Saturday, 28 February 2026

On the uselessness of blaming yourself

 Let me start this one, by acknowledging we all do it. We all, at some point and for some time, have a tendency to blame ourselves for things in our lives when we get results or situations we’d rather not experience and that we feel we may have contributed to them happening. It’s a natural and human thing to do. And contrary to the title, in some circumstances m, it may even be useful. Feeling the feeling of blame, is sometimes a valuable signal. A signal that we’ve made a choice or dealt a certain way with a situation, that is now making things worse so being aware of that feeling may help as a future reminder to not make similar choices in the future.


Where it is a problem, is when we let that feeling of blame linger within us. When we don’t let it go, and often use it as an excuse to not do things or not get back to them, where they could be valuable learning and development tools.


And the main reason why blame is useless, is that most of the times, whatever we blame ourselves for is a sunk cost. Sunk cost is a term in finance, that basically says “you already paid for it, there’s nothing you can do about it now so it’s no longer relevant for future decision making”. You paid for it, it’s done so just move on.


Not only a sunk cost, but blame is also an energy vampire. The energy we spend feeling sorry and blaming ourselves, takes the life out of us. When we’re focused on blaming ourselves, humans tend to go on spirals of all our perceived inadequacies and we feel sad, lonely and often treat others around us badly too as a result. And with this comes an opportunity cost too. All that energy could be much better used in different ways. Instead of sulking and blaming, that same energy could be used for strategising. For thinking and planning how we can improve our odds that we won’t make the same types of decisions or reactions, that are now making us feel bad. Strategizing on skills or habits we need to acquire so as to not find ourselves in similar situations in the future. 


So, Rafael, stop blaming yourself or if you can’t do that, get better at identifying when you’re entering spirals of blame. And when you become aware that you are, remember it’s both a sunk cost and that it carries an opportunity cost too, and try to redirect that energy you’re spending anyway towards something more useful for you, something that has a building and development value and not destructive value to yourself. Because on the other side of building and development, there’s a better version of you that uses every challenge as a stepping stone to reach higher heights and better things.

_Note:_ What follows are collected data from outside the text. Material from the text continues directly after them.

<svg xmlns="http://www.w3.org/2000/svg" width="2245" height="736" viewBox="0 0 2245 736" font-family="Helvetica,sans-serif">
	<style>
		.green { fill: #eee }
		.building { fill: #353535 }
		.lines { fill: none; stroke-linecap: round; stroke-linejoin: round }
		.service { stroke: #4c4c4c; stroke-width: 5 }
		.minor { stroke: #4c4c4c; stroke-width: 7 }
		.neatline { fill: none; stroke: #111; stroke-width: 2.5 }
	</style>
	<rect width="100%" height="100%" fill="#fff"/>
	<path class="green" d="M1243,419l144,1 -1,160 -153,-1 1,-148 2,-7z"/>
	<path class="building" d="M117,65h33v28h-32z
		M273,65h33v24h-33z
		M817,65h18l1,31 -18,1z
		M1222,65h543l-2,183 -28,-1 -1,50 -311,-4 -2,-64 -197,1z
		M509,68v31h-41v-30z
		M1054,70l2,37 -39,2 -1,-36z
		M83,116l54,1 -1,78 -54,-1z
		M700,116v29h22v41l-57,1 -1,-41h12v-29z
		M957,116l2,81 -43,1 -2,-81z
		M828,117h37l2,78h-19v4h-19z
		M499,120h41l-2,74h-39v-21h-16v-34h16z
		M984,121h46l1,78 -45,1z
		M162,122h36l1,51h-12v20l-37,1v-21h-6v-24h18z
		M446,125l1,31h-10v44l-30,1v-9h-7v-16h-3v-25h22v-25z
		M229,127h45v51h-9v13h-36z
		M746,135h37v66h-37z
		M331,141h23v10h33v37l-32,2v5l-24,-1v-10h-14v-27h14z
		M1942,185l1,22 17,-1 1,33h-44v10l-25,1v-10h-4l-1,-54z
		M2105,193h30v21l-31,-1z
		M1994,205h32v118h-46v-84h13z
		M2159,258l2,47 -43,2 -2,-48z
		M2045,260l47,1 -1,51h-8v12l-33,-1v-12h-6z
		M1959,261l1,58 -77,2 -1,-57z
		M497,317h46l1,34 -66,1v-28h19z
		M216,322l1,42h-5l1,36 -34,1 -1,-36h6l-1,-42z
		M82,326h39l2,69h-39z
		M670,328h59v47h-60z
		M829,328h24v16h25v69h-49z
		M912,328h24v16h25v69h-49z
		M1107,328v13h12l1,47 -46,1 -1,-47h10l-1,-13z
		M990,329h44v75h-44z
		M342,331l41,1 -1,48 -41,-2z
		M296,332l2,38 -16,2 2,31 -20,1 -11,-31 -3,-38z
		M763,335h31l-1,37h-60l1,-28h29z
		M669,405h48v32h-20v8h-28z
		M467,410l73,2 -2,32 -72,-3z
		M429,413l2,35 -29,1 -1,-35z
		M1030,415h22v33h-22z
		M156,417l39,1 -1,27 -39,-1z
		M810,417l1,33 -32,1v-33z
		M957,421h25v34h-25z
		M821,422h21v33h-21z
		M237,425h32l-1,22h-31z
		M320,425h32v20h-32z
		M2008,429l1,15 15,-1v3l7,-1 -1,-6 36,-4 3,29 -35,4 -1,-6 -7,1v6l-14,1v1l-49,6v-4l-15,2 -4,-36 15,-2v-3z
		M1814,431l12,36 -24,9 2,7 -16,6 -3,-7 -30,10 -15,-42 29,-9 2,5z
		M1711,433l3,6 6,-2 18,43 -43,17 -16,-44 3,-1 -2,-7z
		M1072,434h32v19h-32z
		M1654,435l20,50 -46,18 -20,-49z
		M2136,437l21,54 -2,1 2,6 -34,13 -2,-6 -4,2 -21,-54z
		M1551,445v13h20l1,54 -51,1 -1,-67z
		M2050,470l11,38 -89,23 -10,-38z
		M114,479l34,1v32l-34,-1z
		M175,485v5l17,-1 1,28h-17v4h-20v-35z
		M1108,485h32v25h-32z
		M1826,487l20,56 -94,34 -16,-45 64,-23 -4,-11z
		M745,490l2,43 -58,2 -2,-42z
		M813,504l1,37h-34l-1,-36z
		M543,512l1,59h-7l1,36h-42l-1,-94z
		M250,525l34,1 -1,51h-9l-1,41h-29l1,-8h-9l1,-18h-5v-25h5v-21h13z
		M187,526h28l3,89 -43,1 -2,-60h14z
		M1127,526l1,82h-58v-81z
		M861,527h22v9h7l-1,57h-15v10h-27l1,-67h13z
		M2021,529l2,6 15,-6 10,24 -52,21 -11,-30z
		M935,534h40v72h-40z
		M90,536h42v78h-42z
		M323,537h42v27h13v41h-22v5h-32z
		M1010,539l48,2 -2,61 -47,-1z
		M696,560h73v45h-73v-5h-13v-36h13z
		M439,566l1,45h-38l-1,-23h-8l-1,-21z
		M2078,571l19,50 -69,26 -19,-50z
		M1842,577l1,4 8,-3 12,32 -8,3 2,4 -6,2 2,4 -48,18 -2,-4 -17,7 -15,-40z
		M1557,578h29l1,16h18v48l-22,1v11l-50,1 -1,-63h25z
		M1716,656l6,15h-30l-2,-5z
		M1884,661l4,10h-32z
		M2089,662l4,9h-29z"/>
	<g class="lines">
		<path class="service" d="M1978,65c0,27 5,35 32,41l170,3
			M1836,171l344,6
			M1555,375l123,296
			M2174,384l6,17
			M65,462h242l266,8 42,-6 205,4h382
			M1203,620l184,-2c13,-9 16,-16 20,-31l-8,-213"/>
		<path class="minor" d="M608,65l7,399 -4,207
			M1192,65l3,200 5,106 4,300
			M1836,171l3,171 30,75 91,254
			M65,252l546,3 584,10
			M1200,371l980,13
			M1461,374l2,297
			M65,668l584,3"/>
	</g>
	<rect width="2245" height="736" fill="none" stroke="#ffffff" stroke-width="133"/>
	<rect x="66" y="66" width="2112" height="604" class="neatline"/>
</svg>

Saturday, 14 February 2026

On being kind to yourself

 Since you were born, that one of your strongest personality traits has been your kindness. That has always come up in everything you do and how you deal and behave with others. Even with some of your autism traits, you often get triggered by the lack of kindness of others, whether it’s directed at you or at anyone around you. You always get upset when see unkindness around, and one of the many reasons why you’re a wonderful and lovely boy.

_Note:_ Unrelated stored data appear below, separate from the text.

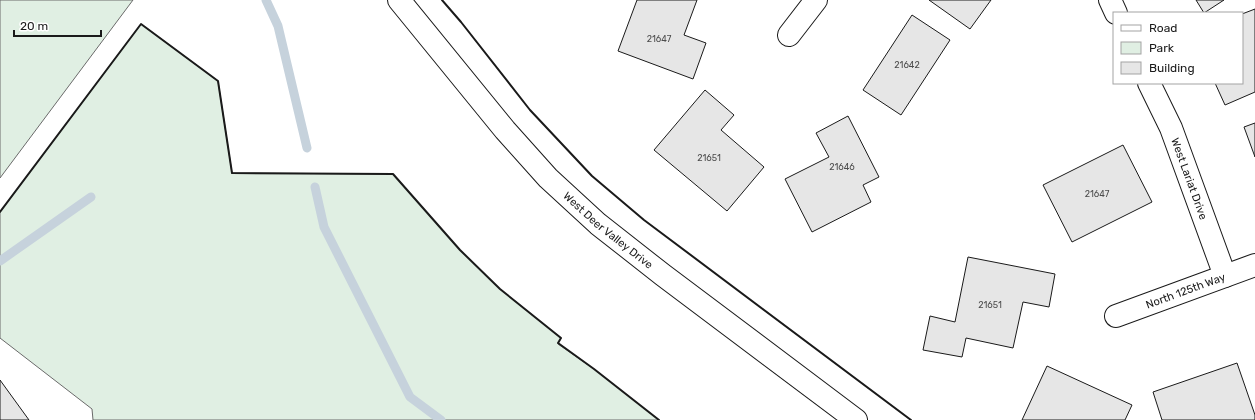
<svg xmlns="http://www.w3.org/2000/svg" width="1255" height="420" font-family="Rubik,sans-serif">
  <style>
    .green { fill: #e0efe3; stroke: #6a6a6a }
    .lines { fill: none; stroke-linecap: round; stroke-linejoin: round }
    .stream { stroke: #c6d2dc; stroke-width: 9 }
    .building { fill: #e6e6e6; stroke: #1a1a1a }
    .minor-casing { stroke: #1a1a1a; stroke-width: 24 }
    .tertiary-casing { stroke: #1a1a1a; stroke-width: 24 }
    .minor { stroke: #fff; stroke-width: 22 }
    .tertiary { stroke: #fff; stroke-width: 22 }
    .wall { stroke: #1a1a1a; stroke-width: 2 }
    .labels { text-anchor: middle; stroke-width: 3; stroke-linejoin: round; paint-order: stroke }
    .number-label { font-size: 9px; fill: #4d4d4d }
    .street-label { font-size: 11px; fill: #1a1a1a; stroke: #fff }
  </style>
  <rect width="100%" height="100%" fill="#fff"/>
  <path class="green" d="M0 0H133L0 178Z
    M141 24 218 81 232 173 393 174 460 250 500 289 561 338 558 344 594 369 659 420H93L92 409 0 338V212Z"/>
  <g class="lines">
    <path class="stream" d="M266 0 278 26 307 148
      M315 187 324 227 410 397 441 420
      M0 261 91 197"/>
  </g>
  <path class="building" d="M637 0H697L684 35 706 43 693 79 618 51Z
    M929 0H991L970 29Z
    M1196 0H1224L1204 13Z
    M1255 9V92L1225 105 1215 83H1242V14Z
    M912 15 950 40 901 115 863 90Z
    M705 90 734 115 721 130 764 167 727 211 654 150Z
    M848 116 879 177 863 185 871 202 812 232 785 179 829 157 816 133Z
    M1255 123V157L1244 127Z
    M1123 145 1152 202 1072 242 1043 185Z
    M968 257 1055 274 1049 307 1023 302 1013 348 966 338 962 357 923 350 930 316 955 322Z
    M1237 363 1255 415V420H1162L1153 392Z
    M1047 366 1132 405 1125 420H1022Z
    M0 380 29 420H0Z"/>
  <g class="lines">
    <g class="minor-casing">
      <g id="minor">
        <path d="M1110 0 1116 13"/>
        <path d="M789 35 816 0"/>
        <path id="s1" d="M1149 83 1171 128 1225 276"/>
        <path id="s2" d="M1116 316 1255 265"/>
      </g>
    </g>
    <g class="tertiary-casing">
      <g id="tertiary">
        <path id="s3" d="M399 0 505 130 548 178 598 224 663 275 856 420"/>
      </g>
    </g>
    <use href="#minor" class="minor"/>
    <use href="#tertiary" class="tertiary"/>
    <path class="wall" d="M442 0 461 22 530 110 592 176 644 220 911 420
      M0 212 141 24 218 81 232 173 393 174 460 250 500 289 561 338 558 343 594 369 659 420"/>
  </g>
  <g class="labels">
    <g class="number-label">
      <text x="659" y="42">21647</text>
      <text x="907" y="68">21642</text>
      <text x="709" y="161">21651</text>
      <text x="842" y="170">21646</text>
      <text x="1097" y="197">21647</text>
      <text x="990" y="308">21651</text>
    </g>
    <g class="street-label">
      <text dy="4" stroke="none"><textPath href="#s1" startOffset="104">West Lariat Drive</textPath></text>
      <text dy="4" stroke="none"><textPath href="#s3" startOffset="312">West Deer Valley Drive</textPath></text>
      <text dy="4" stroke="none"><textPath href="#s2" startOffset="74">North 125th Way</textPath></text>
    </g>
  </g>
  <rect x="1113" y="12" width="130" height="72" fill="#ffffff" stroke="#a3a3a3"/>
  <rect x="1121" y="25" width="20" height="6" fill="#ffffff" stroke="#a3a3a3"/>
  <text x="1149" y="32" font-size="12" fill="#1a1a1a">Road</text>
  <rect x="1121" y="42" width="20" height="12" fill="#e0efe3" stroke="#a3a3a3"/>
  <text x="1149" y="52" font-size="12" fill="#1a1a1a">Park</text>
  <rect x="1121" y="62" width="20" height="12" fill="#e6e6e6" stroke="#a3a3a3"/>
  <text x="1149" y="72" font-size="12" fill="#1a1a1a">Building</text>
  <path d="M14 30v6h87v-6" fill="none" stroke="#1a1a1a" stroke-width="2"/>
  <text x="20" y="30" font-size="12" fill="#1a1a1a" stroke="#ffffff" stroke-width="3" paint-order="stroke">20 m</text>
</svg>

Having said that, you do not extend that same grace to yourself, and you deserve that from you. Because we both know, that if you saw other people talking to you or your friends with the words and tone you so often speak to yourself, you wouldn’t have it. More, you would intervene and stand up for others and remind them that that’s not ok. That they weren’t being kind.


And this is something I’ve also struggled with most of my life. Even my study of Philosophy and Stoicism, made it worse and not better. Epictetus said “be content to appear foolish or stupid to externals… but demand much of yourself”. Seneca said “let us be more just with others and more severe with ourselves”. Augustine of Hippo said “Be severe with your own sins, gentle with the sins of others”. And for years, I did exactly what you do, so I get it. It wasn’t until past my 40s, that I started being kind to myself and not consider a lack of elite level performance in all areas of my life (work, fitness, jiu jitsu, parenting, marriage) as if I’m somehow lacking. As if somehow, I’m just lazy and not working hard enough, not being disciplined enough, not being good enough for others around me. Because that will never happen. We are born and die as incomplete products , and that’s a good thing. It means we had standards, it means we kept trying to improve until our last breath and it means we kept working on ourselves and how we show up for others.


But that shouldn’t be done at the expense of your unkind self talk. That shouldn’t be done or achieved by being a tyrant to yourself, by being so critical that we didn’t perform as we hoped or expected that we just quit. As Ryan Holiday mentions on one of his books “If your standards are so high, that you give up when you fall short of them then you don’t actually have high standards. What you have are excuses” 


So, please, be kind to yourself. Know we’re always incomplete, there’s always more that we can do, and using that as something to be violent and u kind to ourselves is unnecessary, counter productive and makes living inside our heads a dark and violent place to be. Be kind to yourself, because you’re kind to others and you deserve more from you. You deserve for you and from you what you demand of the world around you.